- Work request -
I need each line of the entries below that includes the string "APERTURE".

-- Opening Marker --

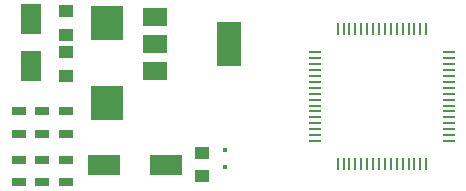
<source format=gbr>
%TF.GenerationSoftware,KiCad,Pcbnew,4.0.7-e2-6376~58~ubuntu16.04.1*%
%TF.CreationDate,2017-12-06T16:05:08+02:00*%
%TF.ProjectId,ecu_emu,6563755F656D752E6B696361645F7063,rev?*%
%TF.FileFunction,Paste,Top*%
%FSLAX46Y46*%
G04 Gerber Fmt 4.6, Leading zero omitted, Abs format (unit mm)*
G04 Created by KiCad (PCBNEW 4.0.7-e2-6376~58~ubuntu16.04.1) date Wed Dec  6 16:05:08 2017*
%MOMM*%
%LPD*%
G01*
G04 APERTURE LIST*
%ADD10C,0.100000*%
%ADD11R,1.250000X1.000000*%
%ADD12R,1.800000X2.500000*%
%ADD13R,0.350000X0.350000*%
%ADD14R,1.300000X0.700000*%
%ADD15R,2.000000X3.800000*%
%ADD16R,2.000000X1.500000*%
%ADD17R,1.000000X0.250000*%
%ADD18R,0.250000X1.000000*%
%ADD19R,2.700000X2.950000*%
%ADD20R,2.750000X1.800000*%
G04 APERTURE END LIST*
D10*
D11*
X41500000Y-24000000D03*
X41500000Y-22000000D03*
X41500000Y-25500000D03*
X41500000Y-27500000D03*
X53000000Y-34000000D03*
X53000000Y-36000000D03*
D12*
X38500000Y-26653000D03*
X38500000Y-22653000D03*
D13*
X55000000Y-33775000D03*
X55000000Y-35225000D03*
D14*
X41500000Y-32400000D03*
X41500000Y-30500000D03*
X37500000Y-32400000D03*
X37500000Y-30500000D03*
X39500000Y-32400000D03*
X39500000Y-30500000D03*
X41500000Y-36500000D03*
X41500000Y-34600000D03*
X37500000Y-36500000D03*
X37500000Y-34600000D03*
X39500000Y-36500000D03*
X39500000Y-34600000D03*
D15*
X55300000Y-24800000D03*
D16*
X49000000Y-24800000D03*
X49000000Y-27100000D03*
X49000000Y-22500000D03*
D17*
X62550000Y-25500000D03*
X62550000Y-26000000D03*
X62550000Y-26500000D03*
X62550000Y-27000000D03*
X62550000Y-27500000D03*
X62550000Y-28000000D03*
X62550000Y-28500000D03*
X62550000Y-29000000D03*
X62550000Y-29500000D03*
X62550000Y-30000000D03*
X62550000Y-30500000D03*
X62550000Y-31000000D03*
X62550000Y-31500000D03*
X62550000Y-32000000D03*
X62550000Y-32500000D03*
X62550000Y-33000000D03*
D18*
X64500000Y-34950000D03*
X65000000Y-34950000D03*
X65500000Y-34950000D03*
X66000000Y-34950000D03*
X66500000Y-34950000D03*
X67000000Y-34950000D03*
X67500000Y-34950000D03*
X68000000Y-34950000D03*
X68500000Y-34950000D03*
X69000000Y-34950000D03*
X69500000Y-34950000D03*
X70000000Y-34950000D03*
X70500000Y-34950000D03*
X71000000Y-34950000D03*
X71500000Y-34950000D03*
X72000000Y-34950000D03*
D17*
X73950000Y-33000000D03*
X73950000Y-32500000D03*
X73950000Y-32000000D03*
X73950000Y-31500000D03*
X73950000Y-31000000D03*
X73950000Y-30500000D03*
X73950000Y-30000000D03*
X73950000Y-29500000D03*
X73950000Y-29000000D03*
X73950000Y-28500000D03*
X73950000Y-28000000D03*
X73950000Y-27500000D03*
X73950000Y-27000000D03*
X73950000Y-26500000D03*
X73950000Y-26000000D03*
X73950000Y-25500000D03*
D18*
X72000000Y-23550000D03*
X71500000Y-23550000D03*
X71000000Y-23550000D03*
X70500000Y-23550000D03*
X70000000Y-23550000D03*
X69500000Y-23550000D03*
X69000000Y-23550000D03*
X68500000Y-23550000D03*
X68000000Y-23550000D03*
X67500000Y-23550000D03*
X67000000Y-23550000D03*
X66500000Y-23550000D03*
X66000000Y-23550000D03*
X65500000Y-23550000D03*
X65000000Y-23550000D03*
X64500000Y-23550000D03*
D19*
X45000000Y-29750000D03*
X45000000Y-23000000D03*
D20*
X50000000Y-35000000D03*
X44750000Y-35000000D03*
M02*

</source>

-- Closing Marker --

- Answer section -
G04 APERTURE LIST*
G04 APERTURE END LIST*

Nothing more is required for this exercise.